IsPrime <-function(n){
  if (n == 2)
    return(TRUE)
  for (i in 2:sqrt(n)) 
    if (n %% i == 0) 
      return(FALSE)
  return(TRUE) }
sqrt(15)
[1] 3.872983
c(15 %% 2, 15 %% 3)
[1] 1 0
IsPrime(15)
[1] FALSE

Example 5: isPrime

  • Use cmna program:
library(cmna)
isPrime(3)
[1] TRUE
isPrime(4)
[1] FALSE
  • Erroneous result:
  • Only natural numbers can be prime.
pi
[1] 3.141593
isPrime(pi)
[1] TRUE

Discussion

  • A prime is a natural number \( n \) that is only divisible by 1 and \( n \).
  • For IsPrime, flops go up with \( \sqrt{n} \).
  • Big \( O \) notation: flop count is \( O(\sqrt{n}) \)
IsPrime <-function(n){
  if (n == 2)
    return(TRUE)
  for (i in 2:sqrt(n)) 
    if (n %% i == 0) 
      return(FALSE)
  return(TRUE) }

Example 5: Vectorized Count

  • What is computed here?

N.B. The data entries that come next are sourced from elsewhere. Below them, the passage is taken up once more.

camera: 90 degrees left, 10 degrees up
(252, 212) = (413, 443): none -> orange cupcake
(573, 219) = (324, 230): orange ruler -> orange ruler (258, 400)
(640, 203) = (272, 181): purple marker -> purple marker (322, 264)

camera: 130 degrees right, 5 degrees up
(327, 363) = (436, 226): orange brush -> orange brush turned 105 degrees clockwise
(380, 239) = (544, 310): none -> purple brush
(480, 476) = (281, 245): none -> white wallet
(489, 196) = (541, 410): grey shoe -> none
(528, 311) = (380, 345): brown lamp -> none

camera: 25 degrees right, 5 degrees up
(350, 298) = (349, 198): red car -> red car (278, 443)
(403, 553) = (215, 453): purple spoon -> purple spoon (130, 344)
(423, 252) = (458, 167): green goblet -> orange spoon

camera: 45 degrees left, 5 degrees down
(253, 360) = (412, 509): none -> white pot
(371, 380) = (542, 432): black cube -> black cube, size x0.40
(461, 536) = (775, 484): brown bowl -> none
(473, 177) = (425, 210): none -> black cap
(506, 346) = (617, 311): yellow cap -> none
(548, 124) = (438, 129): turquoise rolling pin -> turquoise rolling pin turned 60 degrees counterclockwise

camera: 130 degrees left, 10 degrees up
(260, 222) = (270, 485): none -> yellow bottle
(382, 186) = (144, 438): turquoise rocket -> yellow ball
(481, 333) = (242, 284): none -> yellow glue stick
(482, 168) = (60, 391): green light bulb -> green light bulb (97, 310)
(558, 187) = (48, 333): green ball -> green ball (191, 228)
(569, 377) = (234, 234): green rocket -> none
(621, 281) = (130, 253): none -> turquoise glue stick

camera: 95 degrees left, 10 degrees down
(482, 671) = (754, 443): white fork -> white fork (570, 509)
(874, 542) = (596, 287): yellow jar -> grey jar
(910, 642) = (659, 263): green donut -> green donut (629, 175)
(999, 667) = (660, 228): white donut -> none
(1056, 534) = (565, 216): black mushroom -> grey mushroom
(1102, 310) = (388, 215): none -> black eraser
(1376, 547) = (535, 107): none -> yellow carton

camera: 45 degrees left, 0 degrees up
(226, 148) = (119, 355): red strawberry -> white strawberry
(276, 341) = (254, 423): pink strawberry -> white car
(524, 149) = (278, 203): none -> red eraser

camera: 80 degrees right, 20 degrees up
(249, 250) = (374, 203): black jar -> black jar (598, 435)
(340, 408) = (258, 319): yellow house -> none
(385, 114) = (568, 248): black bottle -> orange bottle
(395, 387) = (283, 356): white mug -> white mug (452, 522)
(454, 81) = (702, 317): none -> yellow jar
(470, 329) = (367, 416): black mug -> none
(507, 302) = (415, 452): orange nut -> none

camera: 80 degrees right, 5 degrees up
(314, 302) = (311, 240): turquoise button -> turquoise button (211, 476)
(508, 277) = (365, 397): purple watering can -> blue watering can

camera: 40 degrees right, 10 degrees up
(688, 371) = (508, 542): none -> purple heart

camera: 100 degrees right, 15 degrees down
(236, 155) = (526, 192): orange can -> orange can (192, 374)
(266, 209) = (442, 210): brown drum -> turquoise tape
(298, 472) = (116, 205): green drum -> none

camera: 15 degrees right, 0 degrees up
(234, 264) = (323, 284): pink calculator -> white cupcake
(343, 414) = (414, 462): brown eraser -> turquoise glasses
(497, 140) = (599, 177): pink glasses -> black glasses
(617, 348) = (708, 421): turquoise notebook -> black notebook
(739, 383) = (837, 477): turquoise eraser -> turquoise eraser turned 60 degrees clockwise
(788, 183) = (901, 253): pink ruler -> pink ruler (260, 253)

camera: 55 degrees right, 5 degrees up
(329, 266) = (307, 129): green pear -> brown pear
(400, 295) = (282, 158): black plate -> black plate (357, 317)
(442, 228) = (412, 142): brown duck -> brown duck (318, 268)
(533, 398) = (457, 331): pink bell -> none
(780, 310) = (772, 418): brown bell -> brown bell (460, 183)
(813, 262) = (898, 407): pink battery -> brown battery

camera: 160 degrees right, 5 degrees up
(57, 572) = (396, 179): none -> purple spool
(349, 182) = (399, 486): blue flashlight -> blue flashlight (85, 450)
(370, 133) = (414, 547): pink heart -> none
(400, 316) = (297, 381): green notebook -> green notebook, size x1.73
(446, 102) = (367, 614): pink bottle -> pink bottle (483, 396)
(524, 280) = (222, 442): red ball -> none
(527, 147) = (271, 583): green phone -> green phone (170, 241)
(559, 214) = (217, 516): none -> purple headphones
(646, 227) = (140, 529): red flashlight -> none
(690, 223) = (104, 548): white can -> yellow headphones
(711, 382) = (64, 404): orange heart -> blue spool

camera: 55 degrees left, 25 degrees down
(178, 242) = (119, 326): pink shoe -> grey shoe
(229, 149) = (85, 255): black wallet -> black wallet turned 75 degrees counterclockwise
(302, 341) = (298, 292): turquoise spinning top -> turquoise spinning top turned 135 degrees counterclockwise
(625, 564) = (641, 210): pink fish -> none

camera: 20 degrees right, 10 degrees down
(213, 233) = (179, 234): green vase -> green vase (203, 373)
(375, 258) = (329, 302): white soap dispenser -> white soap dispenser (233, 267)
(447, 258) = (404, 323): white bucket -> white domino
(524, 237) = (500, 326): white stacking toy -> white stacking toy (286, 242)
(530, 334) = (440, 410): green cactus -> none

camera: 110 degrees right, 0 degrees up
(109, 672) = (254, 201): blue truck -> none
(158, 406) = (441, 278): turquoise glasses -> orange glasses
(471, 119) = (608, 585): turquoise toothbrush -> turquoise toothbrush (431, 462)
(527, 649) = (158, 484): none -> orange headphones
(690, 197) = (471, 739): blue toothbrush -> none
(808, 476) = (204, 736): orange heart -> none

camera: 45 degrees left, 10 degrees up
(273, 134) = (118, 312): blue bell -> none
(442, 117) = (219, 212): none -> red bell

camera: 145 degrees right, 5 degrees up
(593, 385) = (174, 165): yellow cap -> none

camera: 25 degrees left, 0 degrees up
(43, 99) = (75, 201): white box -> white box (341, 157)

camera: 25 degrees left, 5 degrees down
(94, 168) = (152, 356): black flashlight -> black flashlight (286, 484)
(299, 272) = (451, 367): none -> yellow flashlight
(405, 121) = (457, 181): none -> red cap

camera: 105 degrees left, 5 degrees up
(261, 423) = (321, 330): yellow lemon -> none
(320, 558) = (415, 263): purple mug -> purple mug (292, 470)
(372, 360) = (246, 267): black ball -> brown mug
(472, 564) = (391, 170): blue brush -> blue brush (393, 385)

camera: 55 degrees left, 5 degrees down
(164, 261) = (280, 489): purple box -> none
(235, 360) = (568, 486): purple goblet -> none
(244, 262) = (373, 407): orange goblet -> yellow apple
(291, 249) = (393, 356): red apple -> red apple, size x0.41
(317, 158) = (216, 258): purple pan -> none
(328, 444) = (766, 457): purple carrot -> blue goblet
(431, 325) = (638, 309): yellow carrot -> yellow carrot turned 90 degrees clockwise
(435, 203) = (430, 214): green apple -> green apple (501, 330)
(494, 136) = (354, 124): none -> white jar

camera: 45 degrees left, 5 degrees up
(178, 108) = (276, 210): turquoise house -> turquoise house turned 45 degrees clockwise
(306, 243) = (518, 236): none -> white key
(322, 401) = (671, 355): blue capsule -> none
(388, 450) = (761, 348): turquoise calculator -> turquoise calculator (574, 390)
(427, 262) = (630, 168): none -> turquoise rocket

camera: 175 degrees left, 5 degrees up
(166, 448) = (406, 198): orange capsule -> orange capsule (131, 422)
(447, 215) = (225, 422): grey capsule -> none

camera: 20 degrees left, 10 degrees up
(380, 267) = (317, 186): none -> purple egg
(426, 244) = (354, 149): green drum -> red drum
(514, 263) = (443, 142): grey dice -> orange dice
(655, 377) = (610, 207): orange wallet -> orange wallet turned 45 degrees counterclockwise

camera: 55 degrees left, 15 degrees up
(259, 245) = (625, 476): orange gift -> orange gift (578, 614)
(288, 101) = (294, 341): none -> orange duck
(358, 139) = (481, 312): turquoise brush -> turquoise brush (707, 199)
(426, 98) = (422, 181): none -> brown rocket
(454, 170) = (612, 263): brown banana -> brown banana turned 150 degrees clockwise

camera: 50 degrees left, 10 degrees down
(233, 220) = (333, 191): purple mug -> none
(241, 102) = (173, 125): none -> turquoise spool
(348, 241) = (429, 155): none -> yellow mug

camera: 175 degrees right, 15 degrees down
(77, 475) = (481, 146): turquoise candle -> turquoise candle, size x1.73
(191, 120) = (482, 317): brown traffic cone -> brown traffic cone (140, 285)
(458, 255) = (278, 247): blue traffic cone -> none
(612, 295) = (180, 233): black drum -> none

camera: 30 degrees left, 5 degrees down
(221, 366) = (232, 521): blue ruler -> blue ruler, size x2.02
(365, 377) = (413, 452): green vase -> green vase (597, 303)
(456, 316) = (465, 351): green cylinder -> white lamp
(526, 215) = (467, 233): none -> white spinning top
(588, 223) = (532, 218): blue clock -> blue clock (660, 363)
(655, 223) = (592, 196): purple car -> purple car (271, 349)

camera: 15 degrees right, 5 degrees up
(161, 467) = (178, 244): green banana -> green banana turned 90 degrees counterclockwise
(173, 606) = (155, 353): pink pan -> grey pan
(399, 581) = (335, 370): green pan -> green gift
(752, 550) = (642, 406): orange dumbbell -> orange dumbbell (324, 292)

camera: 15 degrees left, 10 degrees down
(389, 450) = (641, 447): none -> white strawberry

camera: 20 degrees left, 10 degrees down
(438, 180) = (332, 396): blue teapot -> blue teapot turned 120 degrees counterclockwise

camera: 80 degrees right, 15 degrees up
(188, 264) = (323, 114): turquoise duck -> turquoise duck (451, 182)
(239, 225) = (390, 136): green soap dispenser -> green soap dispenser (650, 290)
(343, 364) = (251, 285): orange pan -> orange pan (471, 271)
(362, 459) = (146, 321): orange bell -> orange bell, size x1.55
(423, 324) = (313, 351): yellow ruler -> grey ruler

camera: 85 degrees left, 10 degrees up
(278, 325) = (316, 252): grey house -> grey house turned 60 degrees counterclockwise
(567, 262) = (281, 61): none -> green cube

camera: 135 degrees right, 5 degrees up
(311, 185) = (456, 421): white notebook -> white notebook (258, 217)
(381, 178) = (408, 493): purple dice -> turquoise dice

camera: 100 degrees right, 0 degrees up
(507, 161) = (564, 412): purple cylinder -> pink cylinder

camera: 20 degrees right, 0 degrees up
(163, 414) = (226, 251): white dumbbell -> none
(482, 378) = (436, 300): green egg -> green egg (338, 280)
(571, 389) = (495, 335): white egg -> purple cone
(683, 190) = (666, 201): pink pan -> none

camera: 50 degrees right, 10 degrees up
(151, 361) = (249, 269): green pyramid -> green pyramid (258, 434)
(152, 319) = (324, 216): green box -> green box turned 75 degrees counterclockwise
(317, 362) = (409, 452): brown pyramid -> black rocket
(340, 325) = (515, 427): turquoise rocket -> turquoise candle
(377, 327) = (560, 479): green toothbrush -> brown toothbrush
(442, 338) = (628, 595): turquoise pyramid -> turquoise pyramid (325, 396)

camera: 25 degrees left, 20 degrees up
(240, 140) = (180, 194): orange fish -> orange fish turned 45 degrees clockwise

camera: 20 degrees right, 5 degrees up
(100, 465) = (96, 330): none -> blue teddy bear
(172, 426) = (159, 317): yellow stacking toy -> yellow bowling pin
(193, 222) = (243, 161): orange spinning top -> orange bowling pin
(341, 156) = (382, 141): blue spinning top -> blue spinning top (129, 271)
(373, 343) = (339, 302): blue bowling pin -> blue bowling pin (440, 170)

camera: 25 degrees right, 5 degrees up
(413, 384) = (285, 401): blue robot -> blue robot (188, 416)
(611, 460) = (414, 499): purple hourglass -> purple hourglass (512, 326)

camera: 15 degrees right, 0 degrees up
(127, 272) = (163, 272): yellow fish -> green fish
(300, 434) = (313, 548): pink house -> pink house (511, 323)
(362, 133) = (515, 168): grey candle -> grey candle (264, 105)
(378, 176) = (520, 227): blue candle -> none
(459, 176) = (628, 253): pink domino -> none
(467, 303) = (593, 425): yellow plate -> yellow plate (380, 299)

Is output correct? See next slide.
  • Write down intermediate values. What is flop count?
VecCount <- function(m) {
  count <- 0
  x <- 1:100
  y <- rep(1,100)
  for (i in 1:m) {
    y <- y*x
    count <- count + 1}
  return(count)}
VecCount(10)
[1] 10

Example 5: Vectorized Count

  • Intermediate commands:
(x <- 1:5)
[1] 1 2 3 4 5
(y <- rep(1,5))
[1] 1 1 1 1 1
(y*x)
[1] 1 2 3 4 5

Example 5: Vectorized Count

  • Both vectors x,y have length 100.
  • The y*x is performed by a built-in loop.
  • 100 multiplications performed when computing each y*x.
  • y*x is computed 10 times.
  • The flop count is \( O(m^2) \), or 1000 for \( m=10 \).
VecCount <- function(m) {
  count <- 0
  x <- 1:100
  y <- rep(1,100)
  for (i in 1:m) {
    y <- y*x
    count <-count+1}
  return(count)}
VecCount(10)
[1] 10

Discussion

  • Understanding what is happening inside a loop is critical to estimating how long it will take to execute.
  • If a loop calls other external functions, like y*x, each of those will have their operations to perform.
  • It is often the case that we do not know the coding for these external functions, but for commericial packages these are often efficient and accurate.
VecCount <- function(m) {
  count <- 0
  c(x <- 1:100, y <- rep(1,100))
  for (i in 1:m) {
    y <- y*x
    count <- count + 1}
  return(count)}

Discussion

  • R is not a fast programming language.
  • Like MATLAB and Python, it is an interpreted programming language that does not run directly on hardware, and instead is translated and executed by the language's runtime enginge.
  • FORTRAN and C are faster languages, as they execute as machine code directly on the hardware.
  • The convenience of R, Python and MATLAB in terms of packages and libraries make them versatile and useful for most applications.
  • Estimating the number of operations needed is language neutral, so flop counts are independent of language used.